Here, half-hidden in this commentary, is a general Christian principle that surprises many people when they first come across it, and it is this: that the one who commits a sin against his neighbor is to be more pitied than the victim of that injustice; for it is far worse to commit an injustice than to suffer one. This is not to say that the perpetrator of a crime or injury is to be seen and treated as a victim (though he is a sad victim of his own folly), but that he is to be recognized as one in real spiritual danger and that he should not simply be left there. Rather, the injured one is to “go and tell him his fault.” The goal is not merely to accomplish what society must do in dealing with crime – that is, keeping the community in peace and justice – but to seek the offender’s repentance and change of behavior.
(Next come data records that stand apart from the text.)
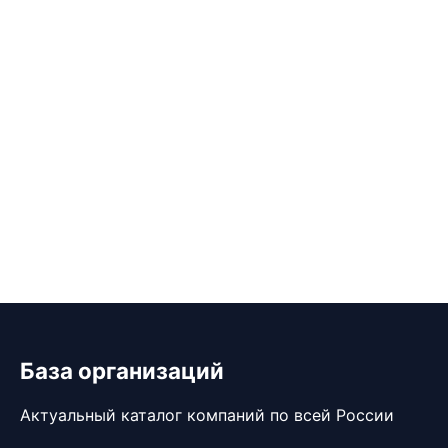
База организаций
Актуальный каталог компаний по всей России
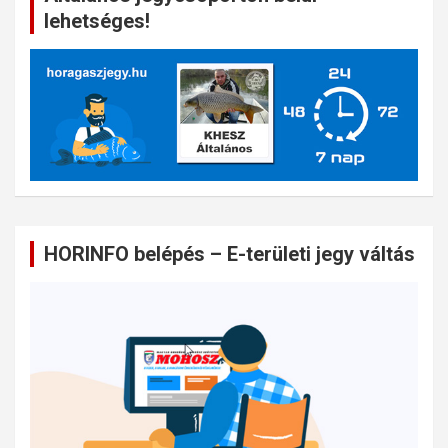
lehetséges!
HORINFO belépés – E-területi jegy váltás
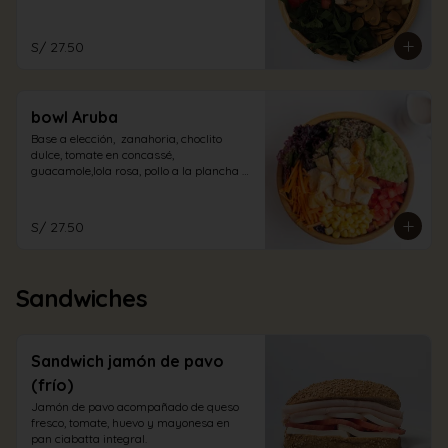
champiñones encurtidos y espinaca. Con 
aliño de la casa.
S/ 27.50
bowl Aruba
Base a elección,  zanahoria, choclito 
dulce, tomate en concassé, 
guacamole,lola rosa, pollo a la plancha 
en trozos con aliño cabo blanco.
S/ 27.50
Sandwiches
Sandwich jamón de pavo
(frío)
Jamón de pavo acompañado de queso 
fresco, tomate, huevo y mayonesa en 
pan ciabatta integral.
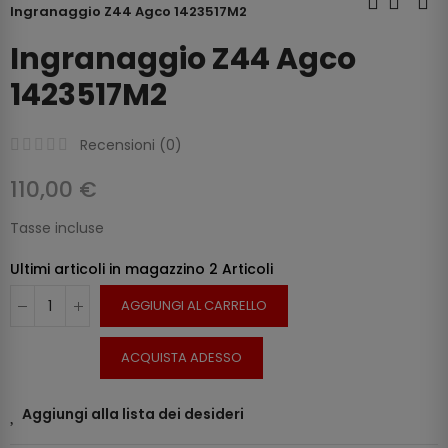
Ingranaggio Z44 Agco 1423517M2
Ingranaggio Z44 Agco
1423517M2
Recensioni (
0
)
110,00 €
Tasse incluse
Ultimi articoli in magazzino
2 Articoli
AGGIUNGI AL CARRELLO
ACQUISTA ADESSO
Aggiungi alla lista dei desideri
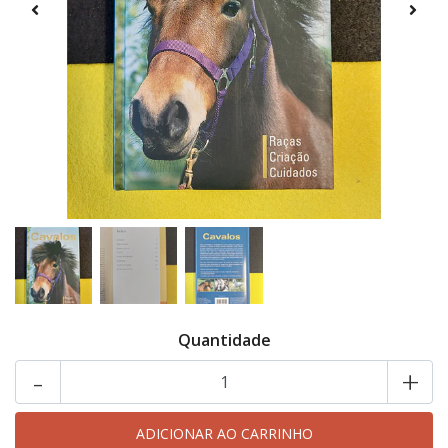
Quantidade
-
+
The Church is the community of believers that, while recognizing the role of the state in the punishment of crime, is to be guided in her own life and society by yet a higher principle than justice: that is, by love. This is exactly the way God deals with all of us. Speaking through our conscience, He tells us our faults, not to humiliate us, but to convert us. He does so because He loves us. And Love does not leave the one loved in a place of danger, in a state of estrangement. In a real sense, then, love – specifically divine love – is the deepest form of justice: it does not merely dish out the appropriate punishment for the wrong done, but gets to the root of the problem, the human heart and its waywardness. Love seeks the repentance – and so the very happiness – of the one who has offended God and neighbor. That’s why St. Paul says in today’s second reading that “love is the fulfillment of the law,” because “love does no evil to the neighbor.” But it is evil to allow one’s offending neighbor to remain in the guilt of a sin. Love speaks the truth, pronounces evil and injustice for what they are, and seeks to bring the erring one back to what is right. Love, and you will be just.
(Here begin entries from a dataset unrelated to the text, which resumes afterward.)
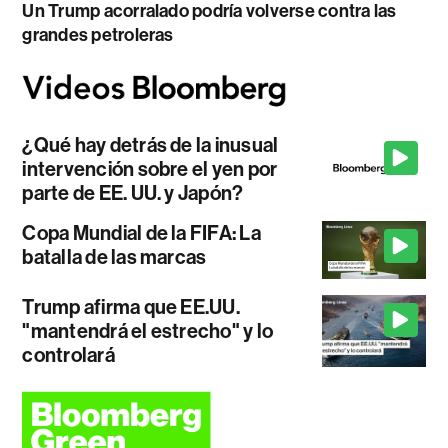
Un Trump acorralado podría volverse contra las
grandes petroleras
¿Qué hay detrás de la inusual
intervención sobre el yen por
parte de EE. UU. y Japón?
Copa Mundial de la FIFA: La
batalla de las marcas
Trump afirma que EE.UU.
"mantendrá el estrecho" y lo
controlará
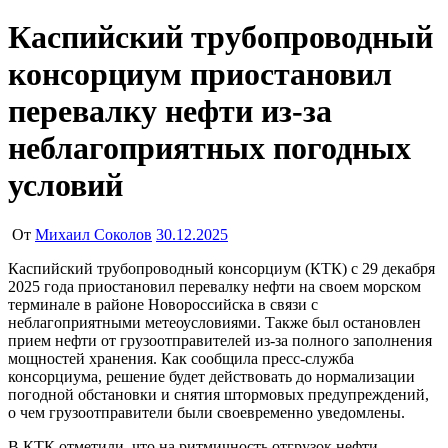
Каспийский трубопроводный
консорциум приостановил
перевалку нефти из-за
неблагоприятных погодных
условий
От
Михаил Соколов
30.12.2025
Каспийский трубопроводный консорциум (КТК) с 29 декабря
2025 года приостановил перевалку нефти на своем морском
терминале в районе Новороссийска в связи с
неблагоприятными метеоусловиями. Также был остановлен
прием нефти от грузоотправителей из-за полного заполнения
мощностей хранения. Как сообщила пресс-служба
консорциума, решение будет действовать до нормализации
погодной обстановки и снятия штормовых предупреждений,
о чем грузоотправители были своевременно уведомлены.
В КТК отметили, что на ритмичность отгрузок нефти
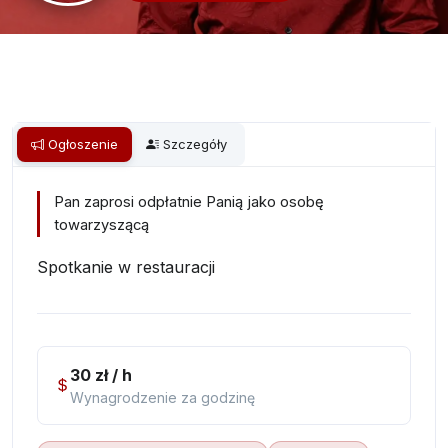
Ogłoszenie
Szczegóły
Pan zaprosi odpłatnie Panią jako osobę
towarzyszącą
Spotkanie w restauracji
30 zł / h
Wynagrodzenie za godzinę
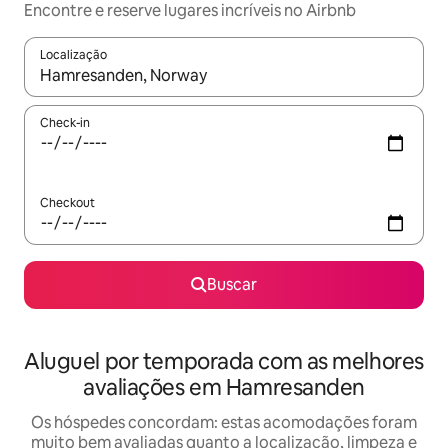
Encontre e reserve lugares incríveis no Airbnb
Localização
Quando os resultados estiverem disponíveis, explore-os usando
Check-in
Checkout
Buscar
Aluguel por temporada com as melhores
avaliações em Hamresanden
Os hóspedes concordam: estas acomodações foram
muito bem avaliadas quanto a localização, limpeza e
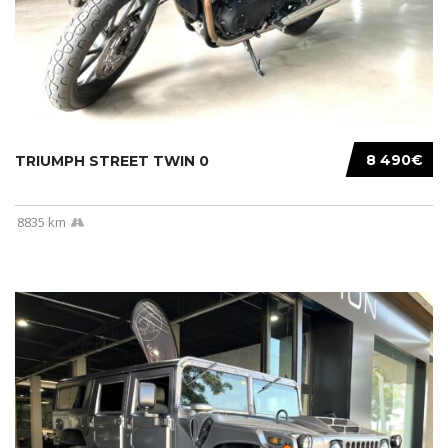
8 490€
TRIUMPH STREET TWIN 0
8835 km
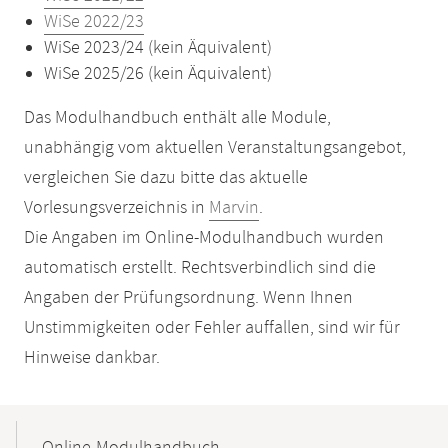
WiSe 2022/23
WiSe 2023/24 (kein Äquivalent)
WiSe 2025/26 (kein Äquivalent)
Das Modulhandbuch enthält alle Module,
unabhängig vom aktuellen Veranstaltungsangebot,
vergleichen Sie dazu bitte das aktuelle
Vorlesungsverzeichnis in
Marvin
.
Die Angaben im Online-Modulhandbuch wurden
automatisch erstellt. Rechtsverbindlich sind die
Angaben der Prüfungsordnung. Wenn Ihnen
Unstimmigkeiten oder Fehler auffallen, sind wir für
Hinweise dankbar.
Mobile-
Content-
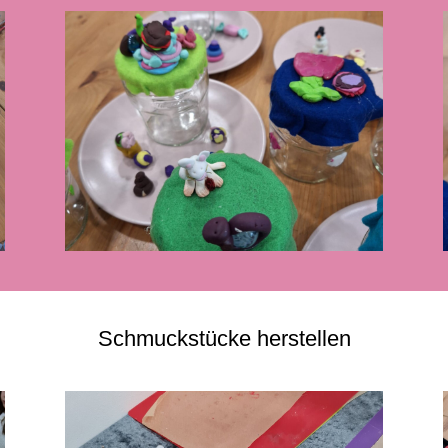
Schmuckstücke herstellen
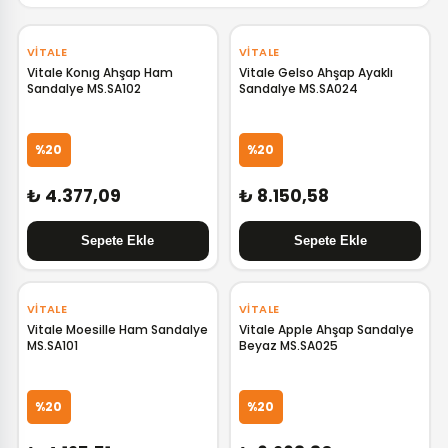
‹
›
‹
›
VITALE
VITALE
Vitale Konıg Ahşap Ham
Vitale Gelso Ahşap Ayaklı
Sandalye MS.SA102
Sandalye MS.SA024
%20
%20
₺ 4.377,09
₺ 8.150,58
VITALE
VITALE
Vitale Moesille Ham Sandalye
Vitale Apple Ahşap Sandalye
MS.SA101
Beyaz MS.SA025
%20
%20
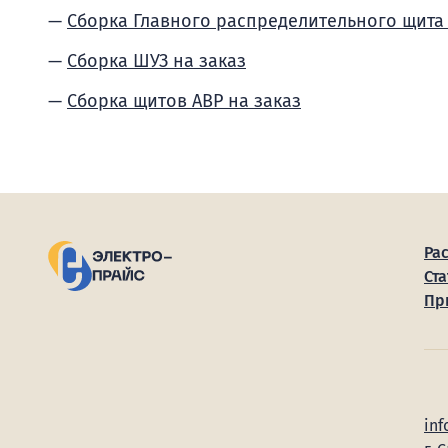
Сборка Главного распределительного щита
Сборка ШУЗ на заказ
Сборка щитов АВР на заказ
Ра
Ста
Пр
inf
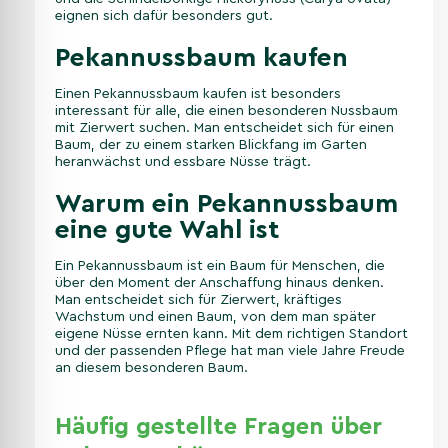
eignen sich dafür besonders gut.
Pekannussbaum kaufen
Einen Pekannussbaum kaufen ist besonders
interessant für alle, die einen besonderen Nussbaum
mit Zierwert suchen. Man entscheidet sich für einen
Baum, der zu einem starken Blickfang im Garten
heranwächst und essbare Nüsse trägt.
Warum ein Pekannussbaum
eine gute Wahl ist
Ein Pekannussbaum ist ein Baum für Menschen, die
über den Moment der Anschaffung hinaus denken.
Man entscheidet sich für Zierwert, kräftiges
Wachstum und einen Baum, von dem man später
eigene Nüsse ernten kann. Mit dem richtigen Standort
und der passenden Pflege hat man viele Jahre Freude
an diesem besonderen Baum.
Häufig gestellte Fragen über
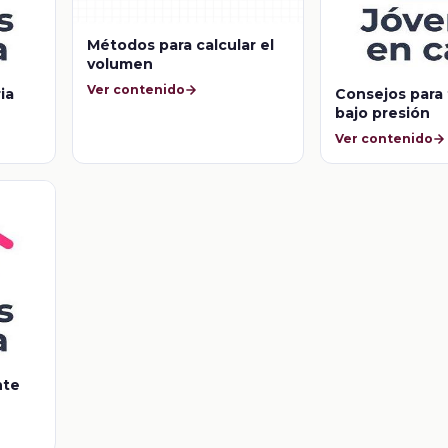
Métodos para calcular el
volumen
Ver contenido
ia
Consejos para 
bajo presión
Ver contenido
nte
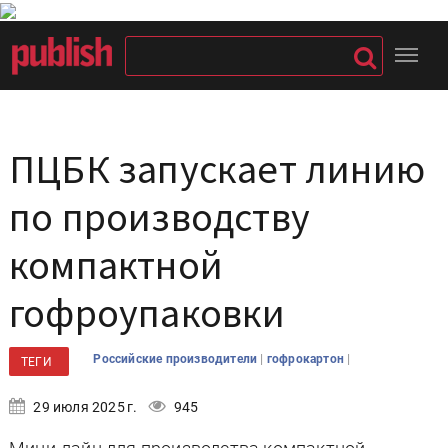
ПЦБК запускает линию
по производству
компактной
гофроупаковки
|
|
Российские производители
гофрокартон
ТЕГИ
29 июля 2025 г.
945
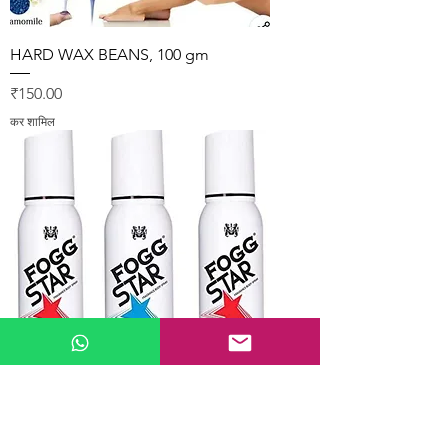
HARD WAX BEANS, 100 gm
मूल्य
₹150.00
कर शामिल
FOGG STAR 3 PCS DEODORANT
BODY SPRAY, 360 ml, 1 piece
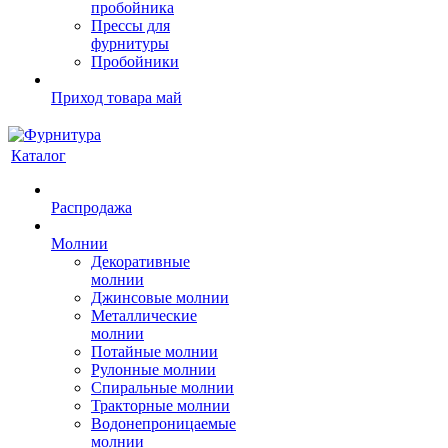
пробойника
Прессы для
фурнитуры
Пробойники
Приход товара май
Каталог
Распродажа
Молнии
Декоративные
молнии
Джинсовые молнии
Металлические
молнии
Потайные молнии
Рулонные молнии
Спиральные молнии
Тракторные молнии
Водонепроницаемые
молнии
It should be emphasized, though, that love is not the means of avoiding just punishment for wrong behavior. If that were the case, we would all be well-nigh hopeless; for without the fear of just punishment – and every offense has its punishment – we would have little to deter us from wrongdoing… until we learn to love, and love perfectly after the manner of God, whose Love is in those who know Him and seek to obey and love Him. This is what St. John meant when he wrote in his first epistle, “There is no fear in love, but perfect love casts out fear. For fear has to do with punishment, and he who fears is not perfected in love. We love, because [God] first loved us” (4:18, 19).
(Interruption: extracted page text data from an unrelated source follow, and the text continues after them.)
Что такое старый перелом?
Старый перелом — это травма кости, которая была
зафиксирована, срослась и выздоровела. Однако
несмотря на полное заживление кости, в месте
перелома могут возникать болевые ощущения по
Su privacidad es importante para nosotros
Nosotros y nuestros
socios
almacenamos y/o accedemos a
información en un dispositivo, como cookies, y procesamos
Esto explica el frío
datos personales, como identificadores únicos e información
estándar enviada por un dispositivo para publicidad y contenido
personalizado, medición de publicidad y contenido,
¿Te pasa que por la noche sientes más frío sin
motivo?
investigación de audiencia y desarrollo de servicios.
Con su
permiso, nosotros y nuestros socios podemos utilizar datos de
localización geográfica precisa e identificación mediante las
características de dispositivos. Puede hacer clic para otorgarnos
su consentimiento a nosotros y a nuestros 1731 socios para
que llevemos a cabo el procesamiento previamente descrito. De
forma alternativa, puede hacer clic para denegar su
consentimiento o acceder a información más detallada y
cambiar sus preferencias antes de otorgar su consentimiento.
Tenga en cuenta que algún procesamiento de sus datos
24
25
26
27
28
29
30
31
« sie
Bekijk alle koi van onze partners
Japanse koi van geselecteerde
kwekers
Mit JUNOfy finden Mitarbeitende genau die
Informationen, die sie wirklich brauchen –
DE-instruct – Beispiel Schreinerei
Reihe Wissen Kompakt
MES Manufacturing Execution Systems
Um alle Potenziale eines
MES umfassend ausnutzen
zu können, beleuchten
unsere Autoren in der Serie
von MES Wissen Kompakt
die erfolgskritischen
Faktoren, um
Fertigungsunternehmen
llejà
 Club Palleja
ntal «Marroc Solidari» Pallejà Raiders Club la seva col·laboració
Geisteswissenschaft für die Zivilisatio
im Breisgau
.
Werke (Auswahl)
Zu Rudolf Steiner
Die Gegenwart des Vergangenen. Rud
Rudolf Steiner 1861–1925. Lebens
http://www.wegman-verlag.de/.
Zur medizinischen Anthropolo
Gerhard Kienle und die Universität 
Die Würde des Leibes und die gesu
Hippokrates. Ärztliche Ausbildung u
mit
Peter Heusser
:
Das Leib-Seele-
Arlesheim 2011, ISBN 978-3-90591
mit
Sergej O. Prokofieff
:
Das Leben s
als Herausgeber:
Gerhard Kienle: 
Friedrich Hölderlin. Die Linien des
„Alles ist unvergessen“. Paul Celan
This perfection of love is not an unattainable standard too high to reach for poor mortals as we. First of all, it is already given to us; in our baptism God plants within us the great gifts of His grace – faith, hope and love. These are to be fed by our own adherence to them, so that we grow in faith, hope and love. And secondly, love is not alien to us. We are made in the image of God who is love: made to love and be loved. God’s grace frees us to love, both Him (above and beyond all else) and our neighbor as ourselves. Thus is God’s holy law fulfilled, not simply by “keeping the rules” but by learning to fulfill the law in its entirety through love. “Love is the fulfillment of the law.”